EXERCISE BRIEF: For the data that follows, return each line unchanged and drop the pictures.

DATA RECORDS:
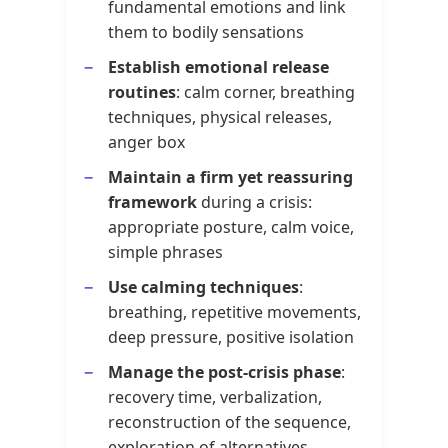
fundamental emotions and link
them to bodily sensations
Establish emotional release
routines
: calm corner, breathing
techniques, physical releases,
anger box
Maintain a firm yet reassuring
framework
during a crisis:
appropriate posture, calm voice,
simple phrases
Use calming techniques
:
breathing, repetitive movements,
deep pressure, positive isolation
Manage the post-crisis phase
:
recovery time, verbalization,
reconstruction of the sequence,
exploration of alternatives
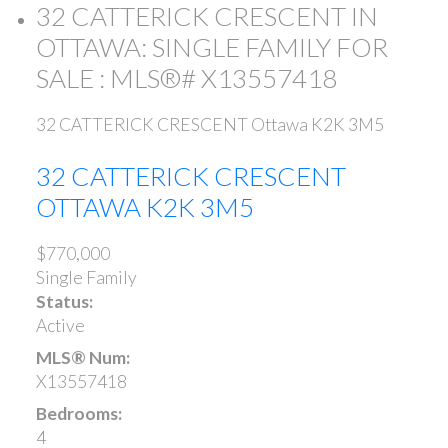
32 CATTERICK CRESCENT IN
OTTAWA: SINGLE FAMILY FOR
SALE : MLS®# X13557418
32 CATTERICK CRESCENT
Ottawa
K2K 3M5
32 CATTERICK CRESCENT
OTTAWA
K2K 3M5
$770,000
Single Family
Status:
Active
MLS® Num:
X13557418
Bedrooms:
4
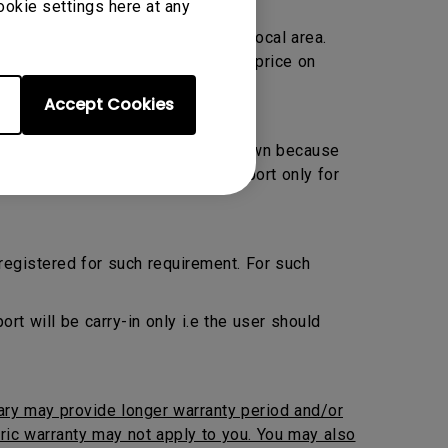
ookie settings here at any
Warranty only and located within local area.
ransportation charge at prevailing price on
Accept Cookies
 Preventive Maintenance by their own because
ed. BenQ will provide onsite support only for
 registered for such requirement. For such
 will be carry-in only i.e the user should
iary may provide longer warranty period and/or
neric warranty may not apply to you. You may also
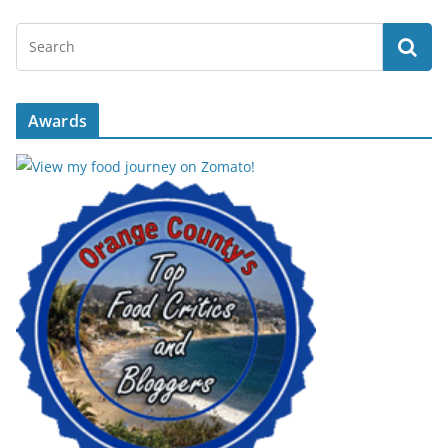
Awards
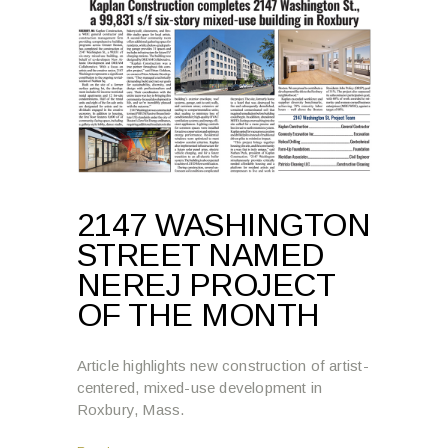
2147 WASHINGTON
STREET NAMED
NEREJ PROJECT
OF THE MONTH
Article highlights new construction of artist-
centered, mixed-use development in
Roxbury, Mass.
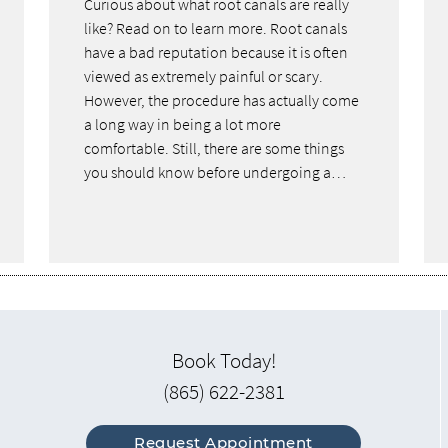
Curious about what root canals are really
like? Read on to learn more. Root canals
have a bad reputation because it is often
viewed as extremely painful or scary.
However, the procedure has actually come
a long way in being a lot more
comfortable. Still, there are some things
you should know before undergoing a…
Book Today!
(865) 622-2381
Request Appointment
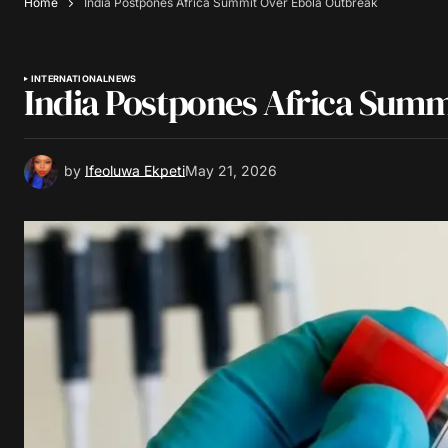
Home
India Postpones Africa Summit Over Ebola Outbreak
INTERNATIONAL
NEWS
India Postpones Africa Summ
by
Ifeoluwa Ekpeti
May 21, 2026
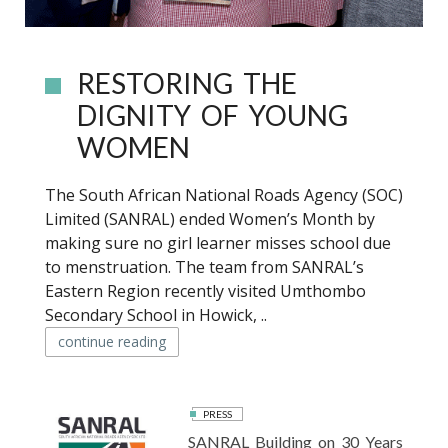
RESTORING THE
DIGNITY OF YOUNG
WOMEN
The South African National Roads Agency (SOC)
Limited (SANRAL) ended Women’s Month by
making sure no girl learner misses school due
to menstruation. The team from SANRAL’s
Eastern Region recently visited Umthombo
Secondary School in Howick, ..
continue reading
PRESS
SANRAL Building on 30 Years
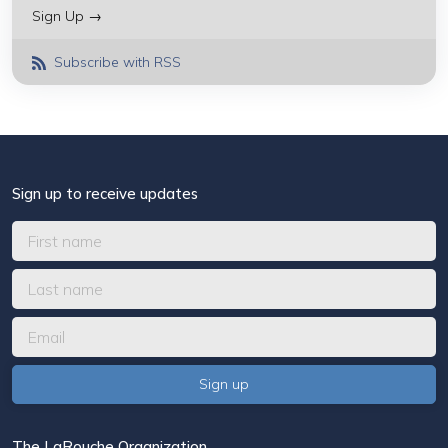
Sign Up →
Subscribe with RSS
Sign up to receive updates
The LaRouche Organization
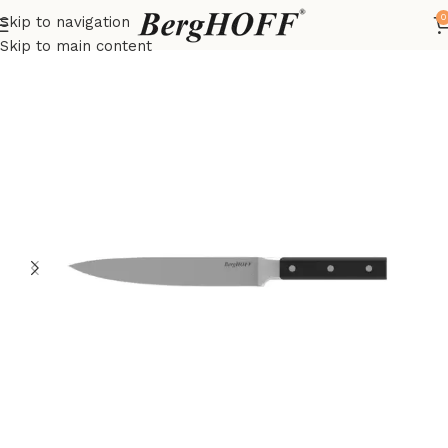
0
Skip to navigation
Home
DiNA
Knives
Skip to main content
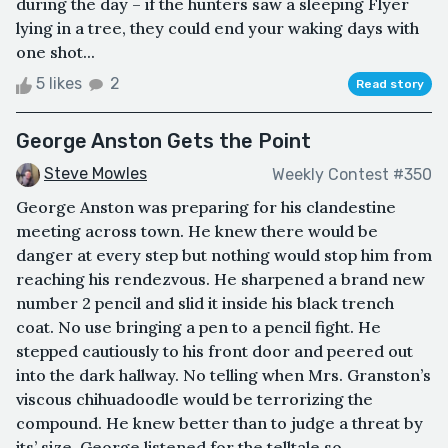
during the day – if the hunters saw a sleeping Flyer
lying in a tree, they could end your waking days with
one shot...
5 likes
2
Read story
George Anston Gets the Point
Steve Mowles
Weekly Contest #350
George Anston was preparing for his clandestine
meeting across town. He knew there would be
danger at every step but nothing would stop him from
reaching his rendezvous. He sharpened a brand new
number 2 pencil and slid it inside his black trench
coat. No use bringing a pen to a pencil fight. He
stepped cautiously to his front door and peered out
into the dark hallway. No telling when Mrs. Granston’s
viscous chihuadoodle would be terrorizing the
compound. He knew better than to judge a threat by
its’ size. George listened for the telltale so...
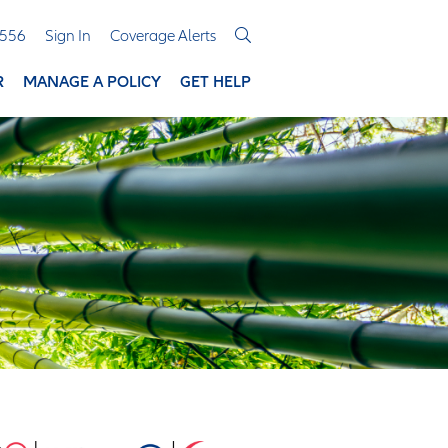
3556
Sign In
Coverage Alerts
R
MANAGE A POLICY
GET HELP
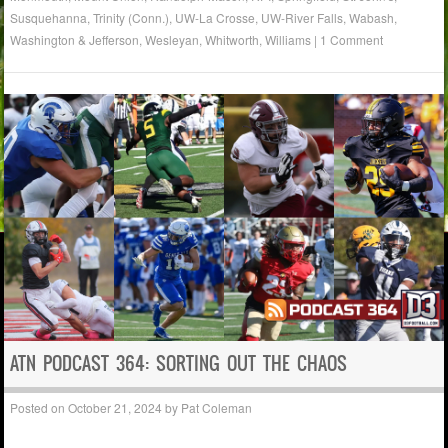
Susquehanna
,
Trinity (Conn.)
,
UW-La Crosse
,
UW-River Falls
,
Wabash
,
Washington & Jefferson
,
Wesleyan
,
Whitworth
,
Williams
|
1 Comment
ATN PODCAST 364: SORTING OUT THE CHAOS
Posted on
October 21, 2024
by
Pat Coleman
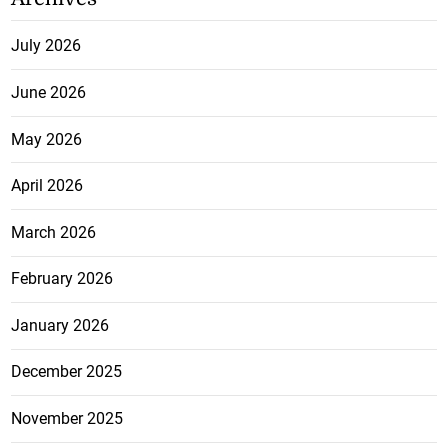
July 2026
June 2026
May 2026
April 2026
March 2026
February 2026
January 2026
December 2025
November 2025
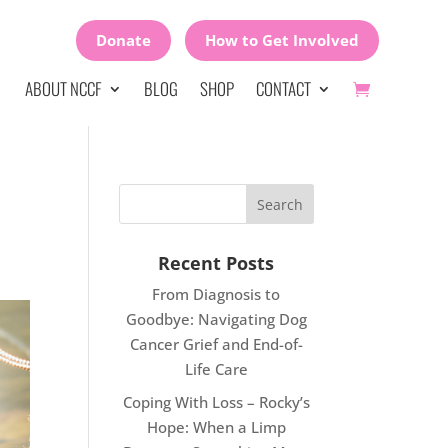
Donate
How to Get Involved
ABOUT NCCF
BLOG
SHOP
CONTACT
Recent Posts
From Diagnosis to
Goodbye: Navigating Dog
Cancer Grief and End-of-
Life Care
Coping With Loss – Rocky’s
Hope: When a Limp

SOLUTION TO THIS EXERCISE:
fundamental emotions and link
them to bodily sensations
Establish emotional release
routines
: calm corner, breathing
techniques, physical releases,
anger box
Maintain a firm yet reassuring
framework
during a crisis:
appropriate posture, calm voice,
simple phrases
Use calming techniques
:
breathing, repetitive movements,
deep pressure, positive isolation
Manage the post-crisis phase
:
recovery time, verbalization,
reconstruction of the sequence,
exploration of alternatives
32 CATTERICK CRESCENT IN
OTTAWA: SINGLE FAMILY FOR
SALE : MLS®# X13557418
32 CATTERICK CRESCENT
Ottawa
K2K 3M5
32 CATTERICK CRESCENT
OTTAWA
K2K 3M5
$770,000
Single Family
Status:
Active
MLS® Num:
X13557418
Bedrooms:
4
ookie settings here at any
Warranty only and located within local area.
ransportation charge at prevailing price on
Accept Cookies
 Preventive Maintenance by their own because
ed. BenQ will provide onsite support only for
 registered for such requirement. For such
 will be carry-in only i.e the user should
iary may provide longer warranty period and/or
neric warranty may not apply to you. You may also
Awards
2147 WASHINGTON
STREET NAMED
NEREJ PROJECT
OF THE MONTH
Article highlights new construction of artist-
centered, mixed-use development in
Roxbury, Mass.
Curious about what root canals are really
like? Read on to learn more. Root canals
have a bad reputation because it is often
viewed as extremely painful or scary.
However, the procedure has actually come
a long way in being a lot more
comfortable. Still, there are some things
you should know before undergoing a…
Book Today!
(865) 622-2381
Request Appointment
Home
India Postpones Africa Summit Over Ebola Outbreak
INTERNATIONAL
NEWS
India Postpones Africa Summ
by
Ifeoluwa Ekpeti
May 21, 2026
RESTORING THE
DIGNITY OF YOUNG
WOMEN
The South African National Roads Agency (SOC)
Limited (SANRAL) ended Women’s Month by
making sure no girl learner misses school due
to menstruation. The team from SANRAL’s
Eastern Region recently visited Umthombo
Secondary School in Howick, ..
continue reading
PRESS
SANRAL Building on 30 Years
Sign Up →
Subscribe with RSS
Sign up to receive updates
The LaRouche Organization
0
Skip to navigation
Home
DiNA
Knives
Skip to main content
during the day – if the hunters saw a sleeping Flyer
lying in a tree, they could end your waking days with
one shot...
5 likes
2
Read story
George Anston Gets the Point
Steve Mowles
Weekly Contest #350
George Anston was preparing for his clandestine
meeting across town. He knew there would be
danger at every step but nothing would stop him from
reaching his rendezvous. He sharpened a brand new
number 2 pencil and slid it inside his black trench
coat. No use bringing a pen to a pencil fight. He
stepped cautiously to his front door and peered out
into the dark hallway. No telling when Mrs. Granston’s
viscous chihuadoodle would be terrorizing the
compound. He knew better than to judge a threat by
its’ size. George listened for the telltale so...
3556
Sign In
Coverage Alerts
R
MANAGE A POLICY
GET HELP
Susquehanna
,
Trinity (Conn.)
,
UW-La Crosse
,
UW-River Falls
,
Wabash
,
Washington & Jefferson
,
Wesleyan
,
Whitworth
,
Williams
|
1 Comment
ATN PODCAST 364: SORTING OUT THE CHAOS
Posted on
October 21, 2024
by
Pat Coleman
July 2026
June 2026
May 2026
April 2026
March 2026
February 2026
January 2026
December 2025
November 2025
Donate
How to Get Involved
ABOUT NCCF
BLOG
SHOP
CONTACT
Recent Posts
From Diagnosis to
Goodbye: Navigating Dog
Cancer Grief and End-of-
Life Care
Coping With Loss – Rocky’s
Hope: When a Limp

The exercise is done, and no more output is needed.